There’s been plenty of debate over the merits of competing “4G” standards. In the U.S., Sprint and Clearwire have spared no expense building up and rolling out their high-speed WiMax network. Verizon and AT&T aren’t too far behind with their official launches of LTE networks on the horizon in 2011. Though those companies have committed to their wireless technologies for the time being, there are plenty of other providers on the global front that are not quite sold on which is right for them and their customers. With deployment such an expensive undertaking, the prospect of ending up with the less cost-effective or less-capable technology has given way to quite a quandary. WiMax or LTE?

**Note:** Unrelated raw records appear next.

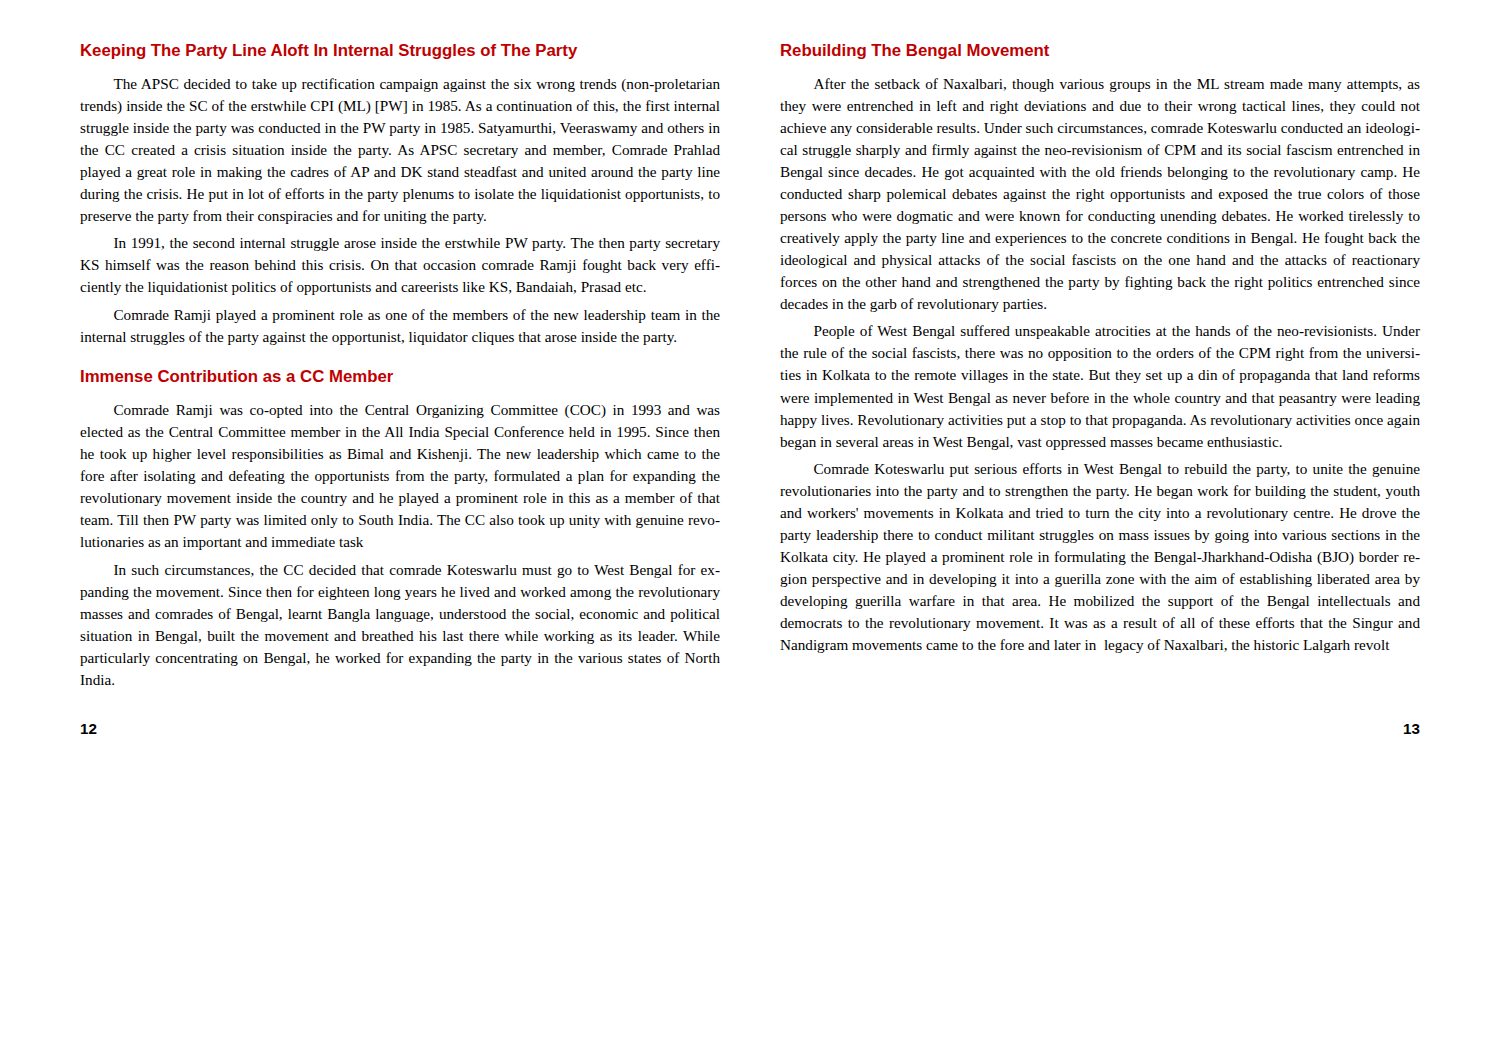Keeping The Party Line Aloft In Internal Struggles of The Party
The APSC decided to take up rectification campaign against the six wrong trends (non-proletarian trends) inside the SC of the erstwhile CPI (ML) [PW] in 1985. As a continuation of this, the first internal struggle inside the party was conducted in the PW party in 1985. Satyamurthi, Veeraswamy and others in the CC created a crisis situation inside the party. As APSC secretary and member, Comrade Prahlad played a great role in making the cadres of AP and DK stand steadfast and united around the party line during the crisis. He put in lot of efforts in the party plenums to isolate the liquidationist opportunists, to preserve the party from their conspiracies and for uniting the party.
In 1991, the second internal struggle arose inside the erstwhile PW party. The then party secretary KS himself was the reason behind this crisis. On that occasion comrade Ramji fought back very efficiently the liquidationist politics of opportunists and careerists like KS, Bandaiah, Prasad etc.
Comrade Ramji played a prominent role as one of the members of the new leadership team in the internal struggles of the party against the opportunist, liquidator cliques that arose inside the party.
Immense Contribution as a CC Member
Comrade Ramji was co-opted into the Central Organizing Committee (COC) in 1993 and was elected as the Central Committee member in the All India Special Conference held in 1995. Since then he took up higher level responsibilities as Bimal and Kishenji. The new leadership which came to the fore after isolating and defeating the opportunists from the party, formulated a plan for expanding the revolutionary movement inside the country and he played a prominent role in this as a member of that team. Till then PW party was limited only to South India. The CC also took up unity with genuine revolutionaries as an important and immediate task
In such circumstances, the CC decided that comrade Koteswarlu must go to West Bengal for expanding the movement. Since then for eighteen long years he lived and worked among the revolutionary masses and comrades of Bengal, learnt Bangla language, understood the social, economic and political situation in Bengal, built the movement and breathed his last there while working as its leader. While particularly concentrating on Bengal, he worked for expanding the party in the various states of North India.
12
Rebuilding The Bengal Movement
After the setback of Naxalbari, though various groups in the ML stream made many attempts, as they were entrenched in left and right deviations and due to their wrong tactical lines, they could not achieve any considerable results. Under such circumstances, comrade Koteswarlu conducted an ideological struggle sharply and firmly against the neo-revisionism of CPM and its social fascism entrenched in Bengal since decades. He got acquainted with the old friends belonging to the revolutionary camp. He conducted sharp polemical debates against the right opportunists and exposed the true colors of those persons who were dogmatic and were known for conducting unending debates. He worked tirelessly to creatively apply the party line and experiences to the concrete conditions in Bengal. He fought back the ideological and physical attacks of the social fascists on the one hand and the attacks of reactionary forces on the other hand and strengthened the party by fighting back the right politics entrenched since decades in the garb of revolutionary parties.
People of West Bengal suffered unspeakable atrocities at the hands of the neo-revisionists. Under the rule of the social fascists, there was no opposition to the orders of the CPM right from the universities in Kolkata to the remote villages in the state. But they set up a din of propaganda that land reforms were implemented in West Bengal as never before in the whole country and that peasantry were leading happy lives. Revolutionary activities put a stop to that propaganda. As revolutionary activities once again began in several areas in West Bengal, vast oppressed masses became enthusiastic.
Comrade Koteswarlu put serious efforts in West Bengal to rebuild the party, to unite the genuine revolutionaries into the party and to strengthen the party. He began work for building the student, youth and workers' movements in Kolkata and tried to turn the city into a revolutionary centre. He drove the party leadership there to conduct militant struggles on mass issues by going into various sections in the Kolkata city. He played a prominent role in formulating the Bengal-Jharkhand-Odisha (BJO) border region perspective and in developing it into a guerilla zone with the aim of establishing liberated area by developing guerilla warfare in that area. He mobilized the support of the Bengal intellectuals and democrats to the revolutionary movement. It was as a result of all of these efforts that the Singur and Nandigram movements came to the fore and later in legacy of Naxalbari, the historic Lalgarh revolt
13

Huawei has made this quandary a little less daunting with the launch of their new solution that allows operators an effortless and uninterrupted migration between WiMax and LTE-TDD standards. The SingleRAN solution is made up of a dual mode base band unit (BBU) that works in concert with a WiMAX and LTE TDD dual mode remote radio unit (RRU) and is capable of operating on on 2.3GHz, 2.5GHz and 3.5GHz mainstream Time-Division Duplexing (TDD) frequency bands.

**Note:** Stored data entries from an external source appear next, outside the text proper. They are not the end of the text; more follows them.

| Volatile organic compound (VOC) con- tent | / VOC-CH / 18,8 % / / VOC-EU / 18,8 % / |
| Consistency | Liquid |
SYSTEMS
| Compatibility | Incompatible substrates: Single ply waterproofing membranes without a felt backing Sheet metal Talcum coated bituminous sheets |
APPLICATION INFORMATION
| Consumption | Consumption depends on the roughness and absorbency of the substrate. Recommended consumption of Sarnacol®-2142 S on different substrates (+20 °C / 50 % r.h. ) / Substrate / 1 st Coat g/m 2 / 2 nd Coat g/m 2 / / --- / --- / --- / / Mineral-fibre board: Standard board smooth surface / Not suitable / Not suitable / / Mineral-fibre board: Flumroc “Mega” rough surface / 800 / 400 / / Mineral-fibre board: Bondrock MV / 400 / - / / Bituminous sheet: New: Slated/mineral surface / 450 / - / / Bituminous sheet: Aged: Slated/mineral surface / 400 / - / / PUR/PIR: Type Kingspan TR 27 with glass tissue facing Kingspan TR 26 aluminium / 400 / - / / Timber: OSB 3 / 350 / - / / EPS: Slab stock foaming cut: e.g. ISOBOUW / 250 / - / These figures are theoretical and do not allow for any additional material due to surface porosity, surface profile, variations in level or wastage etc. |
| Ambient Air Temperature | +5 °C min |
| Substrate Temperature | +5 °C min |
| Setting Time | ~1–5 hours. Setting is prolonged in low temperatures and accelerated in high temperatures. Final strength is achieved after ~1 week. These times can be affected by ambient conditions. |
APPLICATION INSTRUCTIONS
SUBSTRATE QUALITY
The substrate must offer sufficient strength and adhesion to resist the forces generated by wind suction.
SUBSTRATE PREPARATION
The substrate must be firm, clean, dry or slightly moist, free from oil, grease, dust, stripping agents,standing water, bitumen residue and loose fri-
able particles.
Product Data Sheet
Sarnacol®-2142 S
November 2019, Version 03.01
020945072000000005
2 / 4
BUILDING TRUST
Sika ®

The network solution doesn’t limit mobile broadband connections to those operating on WiMax and LTE. It’s also accessible by those using devices enabled for GPRS and UMTS, thanks to Huawei’s SingleEPC packet core network solution. Its flexibility is an undeniable strength, possessing the ability to be configured as WiMAX module, a LTE-TDD module, or a WiMAX and LTE-TDD dual mode module with the simple flick of a software upgrade.

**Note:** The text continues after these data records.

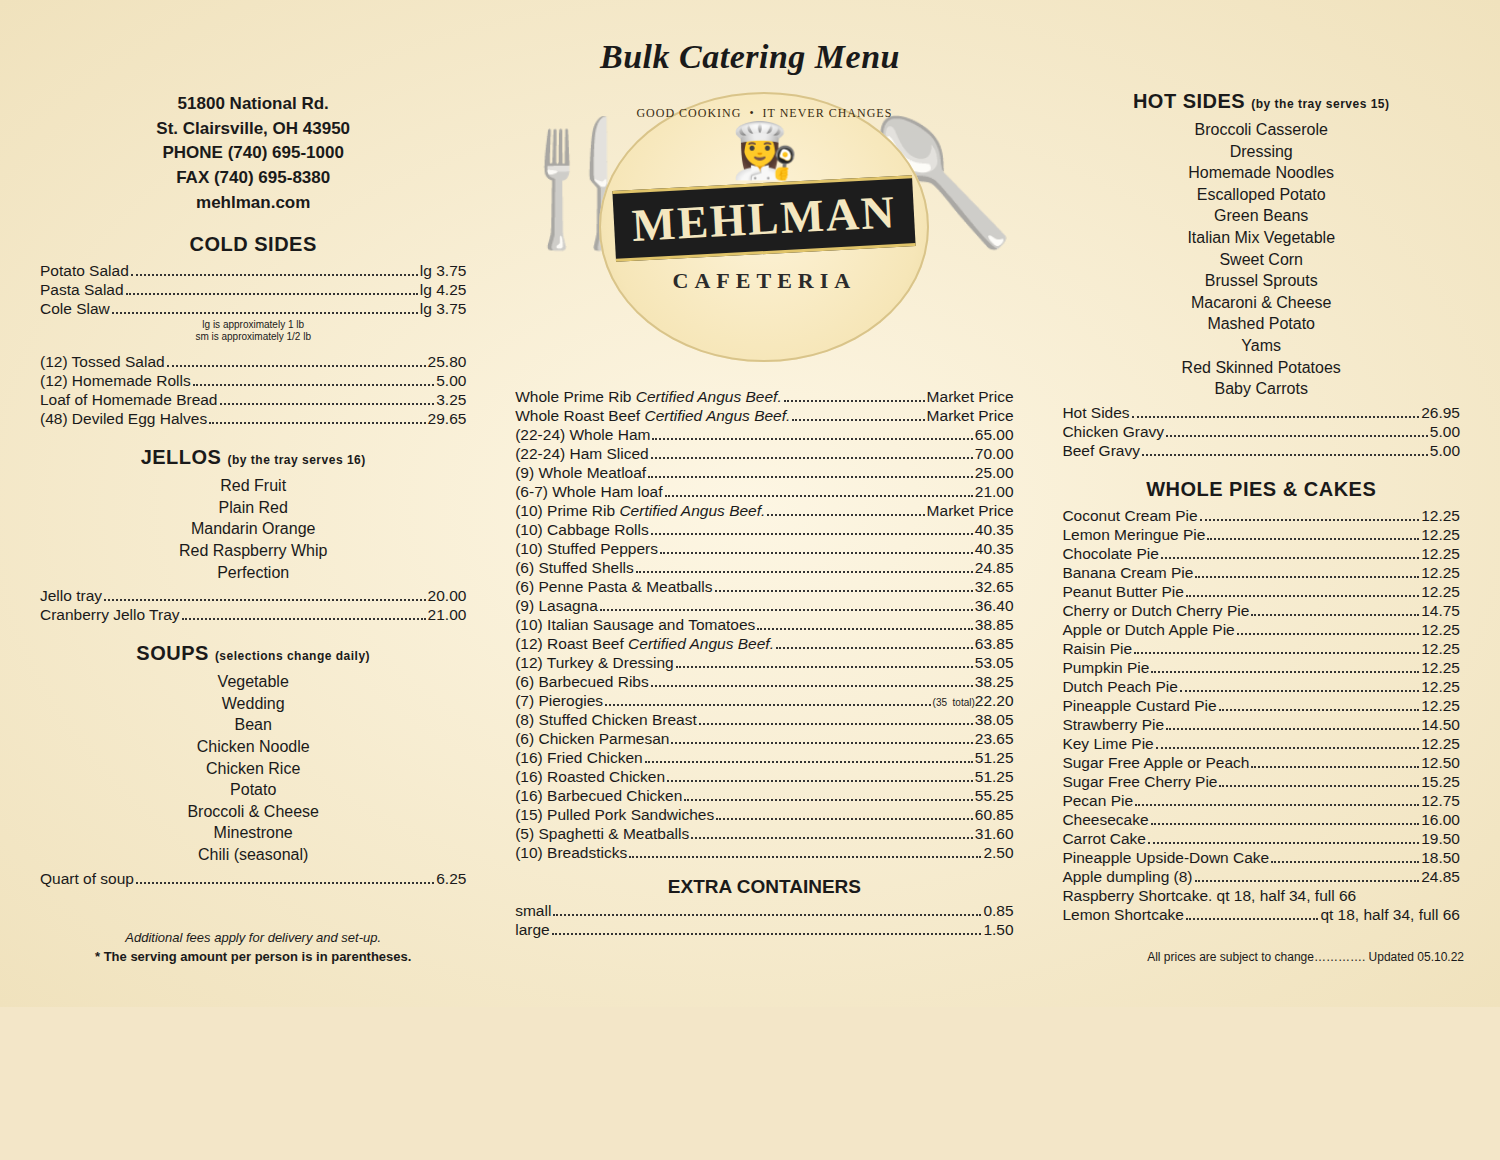Bulk Catering Menu
51800 National Rd.
St. Clairsville, OH 43950
PHONE (740) 695-1000
FAX (740) 695-8380
mehlman.com
COLD SIDES
Potato Salad lg 3.75
Pasta Salad lg 4.25
Cole Slaw lg 3.75
lg is approximately 1 lb
sm is approximately 1/2 lb
(12) Tossed Salad 25.80
(12) Homemade Rolls 5.00
Loaf of Homemade Bread 3.25
(48) Deviled Egg Halves 29.65
JELLOS (by the tray serves 16)
Red Fruit
Plain Red
Mandarin Orange
Red Raspberry Whip
Perfection
Jello tray 20.00
Cranberry Jello Tray 21.00
SOUPS (selections change daily)
Vegetable
Wedding
Bean
Chicken Noodle
Chicken Rice
Potato
Broccoli & Cheese
Minestrone
Chili (seasonal)
Quart of soup 6.25
Additional fees apply for delivery and set-up.
* The serving amount per person is in parentheses.
🍴🍴
🍴🥄
GOOD COOKING • IT NEVER CHANGES
👩‍🍳
MEHLMAN
CAFETERIA
Whole Prime Rib Certified Angus Beef. Market Price
Whole Roast Beef Certified Angus Beef. Market Price
(22-24) Whole Ham 65.00
(22-24) Ham Sliced 70.00
(9) Whole Meatloaf 25.00
(6-7) Whole Ham loaf 21.00
(10) Prime Rib Certified Angus Beef. Market Price
(10) Cabbage Rolls 40.35
(10) Stuffed Peppers 40.35
(6) Stuffed Shells 24.85
(6) Penne Pasta & Meatballs 32.65
(9) Lasagna 36.40
(10) Italian Sausage and Tomatoes 38.85
(12) Roast Beef Certified Angus Beef. 63.85
(12) Turkey & Dressing 53.05
(6) Barbecued Ribs 38.25
(7) Pierogies (35 total) 22.20
(8) Stuffed Chicken Breast 38.05
(6) Chicken Parmesan 23.65
(16) Fried Chicken 51.25
(16) Roasted Chicken 51.25
(16) Barbecued Chicken 55.25
(15) Pulled Pork Sandwiches 60.85
(5) Spaghetti & Meatballs 31.60
(10) Breadsticks 2.50
EXTRA CONTAINERS
small 0.85
large 1.50
HOT SIDES (by the tray serves 15)
Broccoli Casserole
Dressing
Homemade Noodles
Escalloped Potato
Green Beans
Italian Mix Vegetable
Sweet Corn
Brussel Sprouts
Macaroni & Cheese
Mashed Potato
Yams
Red Skinned Potatoes
Baby Carrots
Hot Sides 26.95
Chicken Gravy 5.00
Beef Gravy 5.00
WHOLE PIES & CAKES
Coconut Cream Pie 12.25
Lemon Meringue Pie 12.25
Chocolate Pie 12.25
Banana Cream Pie 12.25
Peanut Butter Pie 12.25
Cherry or Dutch Cherry Pie 14.75
Apple or Dutch Apple Pie 12.25
Raisin Pie 12.25
Pumpkin Pie 12.25
Dutch Peach Pie 12.25
Pineapple Custard Pie 12.25
Strawberry Pie 14.50
Key Lime Pie 12.25
Sugar Free Apple or Peach 12.50
Sugar Free Cherry Pie 15.25
Pecan Pie 12.75
Cheesecake 16.00
Carrot Cake 19.50
Pineapple Upside-Down Cake 18.50
Apple dumpling (8) 24.85
Raspberry Shortcake. qt 18, half 34, full 66
Lemon Shortcake qt 18, half 34, full 66
All prices are subject to change…………. Updated 05.10.22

Huawei knows a thing or two about deployment of its WiMax solutions, having won 79-plus commercial WiMAX network contracts across the globe. Their LTE-TDD capabilities also displayed admirable performance when spotlighted by China Mobile at the 2010 Shangai World Expo. The combination of such well-performing solutions is a boon to an industry currently trying to provide the fastest connections possible, but still largely experimenting and trying to improve on two less-than-perfect technologies.